It was reported last month that board members at Regions Financial Corp. are investigating claims that former executives delayed proper disclosures about loans that were going bad in 2008 and 2009. This news broke about the time a federal judge ruled that a lawsuit involving those allegations could go forward. U.S. District Court Judge Inge Johnson denied a motion in that case by Regions to dismiss the suit. This was good news for a pension fund for the Plaintiff in the case, Chicago-based Teamsters Local 703. Judge Johnson ruled that the Plaintiffs “have pled sufficient allegations that Regions’ loan loss reserves were false and misleading.”
The bank board’s audit committee has hired Sullivan & Cromwell, a New York-based law firm, to investigate an allegation that $150 million in bad loans were removed from a list of non-accruing loans in March 2009. The Wall Street Journal, citing unnamed sources and court documents, first reported the board’s investigation. Judge Johnson’s ruling details how Regions reviewed its bad loans to determine those from which the bank did not expect to collect payment, known as “non-accruals.” Such loans require the bank to set aside reserves to cover those losses or to write them off and count them against earnings.

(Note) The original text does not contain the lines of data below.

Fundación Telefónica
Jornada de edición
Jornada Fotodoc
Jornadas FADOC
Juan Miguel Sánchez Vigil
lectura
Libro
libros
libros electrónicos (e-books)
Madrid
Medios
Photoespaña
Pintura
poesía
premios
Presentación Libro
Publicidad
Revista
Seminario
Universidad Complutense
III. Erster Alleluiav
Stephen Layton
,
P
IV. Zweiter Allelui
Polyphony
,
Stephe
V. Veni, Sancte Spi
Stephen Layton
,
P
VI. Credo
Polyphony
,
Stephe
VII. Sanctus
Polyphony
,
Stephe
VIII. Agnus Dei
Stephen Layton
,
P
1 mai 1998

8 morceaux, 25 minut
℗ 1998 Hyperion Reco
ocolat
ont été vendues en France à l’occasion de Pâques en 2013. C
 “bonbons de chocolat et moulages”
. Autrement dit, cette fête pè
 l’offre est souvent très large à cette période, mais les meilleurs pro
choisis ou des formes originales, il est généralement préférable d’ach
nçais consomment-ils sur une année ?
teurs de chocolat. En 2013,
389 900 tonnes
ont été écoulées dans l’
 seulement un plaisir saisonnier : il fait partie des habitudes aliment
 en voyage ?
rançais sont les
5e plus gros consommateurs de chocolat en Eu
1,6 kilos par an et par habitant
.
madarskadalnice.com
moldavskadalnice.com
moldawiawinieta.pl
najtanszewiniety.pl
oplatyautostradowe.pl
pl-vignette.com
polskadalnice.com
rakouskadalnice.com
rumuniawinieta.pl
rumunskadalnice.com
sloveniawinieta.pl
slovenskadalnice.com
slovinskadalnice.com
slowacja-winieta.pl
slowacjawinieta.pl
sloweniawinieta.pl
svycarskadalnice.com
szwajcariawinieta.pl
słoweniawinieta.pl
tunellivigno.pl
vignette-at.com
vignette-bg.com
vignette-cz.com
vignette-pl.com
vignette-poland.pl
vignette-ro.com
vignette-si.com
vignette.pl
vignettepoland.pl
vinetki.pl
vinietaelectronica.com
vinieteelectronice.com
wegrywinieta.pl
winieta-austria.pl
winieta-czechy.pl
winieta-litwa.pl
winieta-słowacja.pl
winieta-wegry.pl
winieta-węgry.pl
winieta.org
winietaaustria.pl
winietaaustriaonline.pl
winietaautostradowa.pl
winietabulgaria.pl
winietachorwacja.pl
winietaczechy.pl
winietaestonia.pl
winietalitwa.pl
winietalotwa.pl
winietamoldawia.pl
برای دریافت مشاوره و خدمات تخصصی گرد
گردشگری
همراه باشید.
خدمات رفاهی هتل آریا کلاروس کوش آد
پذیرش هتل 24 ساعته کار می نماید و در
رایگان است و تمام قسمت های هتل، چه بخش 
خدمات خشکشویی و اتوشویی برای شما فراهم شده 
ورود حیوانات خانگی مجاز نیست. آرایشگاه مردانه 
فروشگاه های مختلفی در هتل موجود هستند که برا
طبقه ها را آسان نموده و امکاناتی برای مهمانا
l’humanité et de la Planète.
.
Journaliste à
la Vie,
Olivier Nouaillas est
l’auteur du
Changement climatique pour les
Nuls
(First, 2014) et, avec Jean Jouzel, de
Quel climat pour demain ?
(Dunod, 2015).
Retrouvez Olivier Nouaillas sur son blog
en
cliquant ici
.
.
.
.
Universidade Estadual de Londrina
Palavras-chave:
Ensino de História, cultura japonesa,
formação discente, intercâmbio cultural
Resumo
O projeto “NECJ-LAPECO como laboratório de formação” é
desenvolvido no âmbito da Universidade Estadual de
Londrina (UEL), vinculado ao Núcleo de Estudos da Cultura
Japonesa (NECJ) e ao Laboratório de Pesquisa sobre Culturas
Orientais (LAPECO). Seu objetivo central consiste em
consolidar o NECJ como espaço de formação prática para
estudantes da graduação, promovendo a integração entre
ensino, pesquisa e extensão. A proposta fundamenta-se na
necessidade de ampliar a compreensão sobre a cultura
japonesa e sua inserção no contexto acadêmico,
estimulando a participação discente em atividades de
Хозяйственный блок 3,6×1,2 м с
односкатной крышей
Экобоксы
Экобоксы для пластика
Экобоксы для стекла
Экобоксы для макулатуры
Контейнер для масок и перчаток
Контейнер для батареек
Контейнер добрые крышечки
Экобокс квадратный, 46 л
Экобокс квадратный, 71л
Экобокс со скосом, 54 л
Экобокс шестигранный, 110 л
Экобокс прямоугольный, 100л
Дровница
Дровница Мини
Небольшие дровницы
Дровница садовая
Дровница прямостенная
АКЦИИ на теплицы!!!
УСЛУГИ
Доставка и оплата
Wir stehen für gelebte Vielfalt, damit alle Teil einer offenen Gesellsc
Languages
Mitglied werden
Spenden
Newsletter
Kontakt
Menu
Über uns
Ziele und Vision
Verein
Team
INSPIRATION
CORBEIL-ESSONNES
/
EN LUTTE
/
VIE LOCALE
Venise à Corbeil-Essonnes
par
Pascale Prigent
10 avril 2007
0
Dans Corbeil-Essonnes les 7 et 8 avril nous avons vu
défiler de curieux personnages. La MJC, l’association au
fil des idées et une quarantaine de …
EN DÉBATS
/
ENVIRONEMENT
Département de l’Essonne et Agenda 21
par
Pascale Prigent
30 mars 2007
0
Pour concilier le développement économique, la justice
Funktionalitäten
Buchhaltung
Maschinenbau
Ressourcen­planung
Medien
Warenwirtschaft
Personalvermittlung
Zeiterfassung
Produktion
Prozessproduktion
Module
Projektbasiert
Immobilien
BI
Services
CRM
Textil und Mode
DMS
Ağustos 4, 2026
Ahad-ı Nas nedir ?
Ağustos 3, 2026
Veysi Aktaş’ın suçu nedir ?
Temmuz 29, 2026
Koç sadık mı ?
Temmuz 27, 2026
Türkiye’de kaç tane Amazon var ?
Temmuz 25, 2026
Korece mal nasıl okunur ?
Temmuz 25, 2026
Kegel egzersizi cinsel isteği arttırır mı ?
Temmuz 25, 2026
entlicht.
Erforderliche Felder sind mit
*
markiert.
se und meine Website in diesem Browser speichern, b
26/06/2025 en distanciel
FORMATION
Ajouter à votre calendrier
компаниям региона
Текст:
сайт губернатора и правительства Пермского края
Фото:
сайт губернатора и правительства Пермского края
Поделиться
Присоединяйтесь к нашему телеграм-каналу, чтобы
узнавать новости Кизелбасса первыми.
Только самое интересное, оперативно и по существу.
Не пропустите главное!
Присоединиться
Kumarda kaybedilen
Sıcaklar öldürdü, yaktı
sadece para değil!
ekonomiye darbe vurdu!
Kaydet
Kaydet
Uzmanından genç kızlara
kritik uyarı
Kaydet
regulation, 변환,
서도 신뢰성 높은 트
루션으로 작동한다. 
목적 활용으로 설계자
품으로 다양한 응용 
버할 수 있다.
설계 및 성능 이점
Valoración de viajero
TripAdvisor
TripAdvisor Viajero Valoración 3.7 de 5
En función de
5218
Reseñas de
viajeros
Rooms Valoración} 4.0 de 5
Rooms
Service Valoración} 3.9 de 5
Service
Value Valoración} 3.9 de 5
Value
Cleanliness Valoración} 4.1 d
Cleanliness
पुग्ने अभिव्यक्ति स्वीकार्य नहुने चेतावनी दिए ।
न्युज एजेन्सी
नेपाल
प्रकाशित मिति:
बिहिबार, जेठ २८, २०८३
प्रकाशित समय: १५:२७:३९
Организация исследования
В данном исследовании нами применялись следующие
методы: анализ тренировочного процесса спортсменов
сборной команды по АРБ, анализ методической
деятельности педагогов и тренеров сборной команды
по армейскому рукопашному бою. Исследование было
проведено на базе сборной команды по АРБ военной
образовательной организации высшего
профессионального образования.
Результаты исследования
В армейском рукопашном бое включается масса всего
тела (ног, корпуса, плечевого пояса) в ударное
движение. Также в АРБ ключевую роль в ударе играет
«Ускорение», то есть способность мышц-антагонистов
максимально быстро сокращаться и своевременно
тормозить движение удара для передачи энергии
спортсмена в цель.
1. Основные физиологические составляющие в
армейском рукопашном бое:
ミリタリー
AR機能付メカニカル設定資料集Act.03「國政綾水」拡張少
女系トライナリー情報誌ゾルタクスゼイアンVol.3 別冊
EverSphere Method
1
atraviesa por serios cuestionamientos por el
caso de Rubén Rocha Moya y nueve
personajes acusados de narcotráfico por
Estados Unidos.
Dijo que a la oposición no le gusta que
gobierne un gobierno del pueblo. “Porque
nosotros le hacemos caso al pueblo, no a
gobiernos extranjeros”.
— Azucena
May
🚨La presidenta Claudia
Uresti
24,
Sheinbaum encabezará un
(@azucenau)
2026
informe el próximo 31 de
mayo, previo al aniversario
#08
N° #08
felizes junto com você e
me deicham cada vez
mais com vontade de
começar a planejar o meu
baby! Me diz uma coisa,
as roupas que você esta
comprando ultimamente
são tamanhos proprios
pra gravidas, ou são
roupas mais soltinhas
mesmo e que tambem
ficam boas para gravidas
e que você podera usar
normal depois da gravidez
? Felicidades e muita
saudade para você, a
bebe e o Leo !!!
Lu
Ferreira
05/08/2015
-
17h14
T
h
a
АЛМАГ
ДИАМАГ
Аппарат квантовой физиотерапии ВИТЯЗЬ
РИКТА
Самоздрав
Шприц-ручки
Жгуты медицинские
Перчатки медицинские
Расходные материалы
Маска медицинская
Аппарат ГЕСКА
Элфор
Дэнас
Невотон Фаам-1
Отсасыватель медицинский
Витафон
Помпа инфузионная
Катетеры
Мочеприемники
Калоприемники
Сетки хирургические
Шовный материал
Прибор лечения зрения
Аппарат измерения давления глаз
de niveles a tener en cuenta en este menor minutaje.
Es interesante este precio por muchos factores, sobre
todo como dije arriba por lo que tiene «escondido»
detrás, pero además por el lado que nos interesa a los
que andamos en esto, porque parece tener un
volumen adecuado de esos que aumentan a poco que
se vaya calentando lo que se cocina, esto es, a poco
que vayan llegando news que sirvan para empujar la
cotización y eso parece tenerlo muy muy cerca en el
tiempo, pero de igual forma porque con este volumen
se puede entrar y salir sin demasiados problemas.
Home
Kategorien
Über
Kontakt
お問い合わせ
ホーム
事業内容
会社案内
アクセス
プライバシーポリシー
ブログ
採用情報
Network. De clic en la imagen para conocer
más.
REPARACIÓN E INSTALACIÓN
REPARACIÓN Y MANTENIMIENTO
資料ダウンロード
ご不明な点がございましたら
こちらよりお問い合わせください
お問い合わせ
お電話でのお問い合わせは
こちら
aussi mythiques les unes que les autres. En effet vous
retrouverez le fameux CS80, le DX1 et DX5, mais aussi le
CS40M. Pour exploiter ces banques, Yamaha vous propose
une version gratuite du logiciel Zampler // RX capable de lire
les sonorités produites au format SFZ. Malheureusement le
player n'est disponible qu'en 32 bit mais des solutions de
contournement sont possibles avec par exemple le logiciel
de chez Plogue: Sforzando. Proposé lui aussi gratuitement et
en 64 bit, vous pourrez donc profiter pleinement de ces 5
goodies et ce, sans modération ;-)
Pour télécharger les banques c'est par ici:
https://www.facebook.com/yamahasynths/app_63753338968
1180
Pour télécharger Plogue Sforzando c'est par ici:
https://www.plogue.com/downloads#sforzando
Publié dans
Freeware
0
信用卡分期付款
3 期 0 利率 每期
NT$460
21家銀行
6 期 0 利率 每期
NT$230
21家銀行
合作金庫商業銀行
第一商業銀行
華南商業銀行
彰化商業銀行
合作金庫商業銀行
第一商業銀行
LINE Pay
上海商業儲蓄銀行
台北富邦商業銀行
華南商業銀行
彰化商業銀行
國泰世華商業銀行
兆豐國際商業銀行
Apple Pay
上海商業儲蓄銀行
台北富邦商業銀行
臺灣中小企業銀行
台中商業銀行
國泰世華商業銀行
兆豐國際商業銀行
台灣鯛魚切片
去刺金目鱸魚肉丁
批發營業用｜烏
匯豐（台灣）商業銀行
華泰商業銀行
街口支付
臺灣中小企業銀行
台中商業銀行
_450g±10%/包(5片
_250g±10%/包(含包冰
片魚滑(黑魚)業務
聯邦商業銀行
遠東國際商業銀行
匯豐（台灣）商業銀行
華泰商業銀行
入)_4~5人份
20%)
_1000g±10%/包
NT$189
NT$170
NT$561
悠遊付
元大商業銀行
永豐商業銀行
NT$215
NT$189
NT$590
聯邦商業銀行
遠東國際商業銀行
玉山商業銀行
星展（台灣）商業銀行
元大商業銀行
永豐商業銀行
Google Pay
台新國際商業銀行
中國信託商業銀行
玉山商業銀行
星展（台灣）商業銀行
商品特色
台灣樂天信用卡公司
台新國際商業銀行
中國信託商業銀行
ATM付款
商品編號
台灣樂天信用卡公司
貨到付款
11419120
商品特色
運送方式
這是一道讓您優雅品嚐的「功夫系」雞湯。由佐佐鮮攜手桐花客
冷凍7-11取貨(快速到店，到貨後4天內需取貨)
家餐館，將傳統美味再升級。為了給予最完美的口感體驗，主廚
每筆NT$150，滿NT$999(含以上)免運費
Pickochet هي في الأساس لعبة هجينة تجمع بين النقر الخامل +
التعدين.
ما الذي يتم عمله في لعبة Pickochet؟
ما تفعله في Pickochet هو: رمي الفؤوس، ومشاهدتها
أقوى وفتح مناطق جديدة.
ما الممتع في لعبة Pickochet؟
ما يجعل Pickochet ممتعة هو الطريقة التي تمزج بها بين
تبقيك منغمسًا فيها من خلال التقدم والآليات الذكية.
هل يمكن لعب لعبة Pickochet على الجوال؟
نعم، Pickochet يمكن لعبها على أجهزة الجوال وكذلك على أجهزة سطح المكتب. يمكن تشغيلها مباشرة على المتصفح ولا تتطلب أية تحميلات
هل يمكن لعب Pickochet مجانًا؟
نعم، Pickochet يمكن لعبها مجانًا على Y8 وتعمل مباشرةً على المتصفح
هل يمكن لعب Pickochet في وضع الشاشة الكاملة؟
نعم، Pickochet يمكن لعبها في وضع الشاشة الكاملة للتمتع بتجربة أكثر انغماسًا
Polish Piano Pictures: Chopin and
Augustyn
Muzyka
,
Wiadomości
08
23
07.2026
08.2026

According to the judge’s ruling, the bank’s special assets officers would compile monthly lists of loans that posed a high risk of default, based on the bank’s nine-point scale. It appears that the bank would attempt to keep some loans from being lumped in the “non-accrual” category. The Federal Reserve has opened its own investigation into the allegations, as well as into Regions’ loan classification practices. It should be noted that Regions has not repaid the $3.5 billion it received from the federal government’s Troubled Asset Relief Program. From all accounts, things don’t look very good for Regions on any of the above.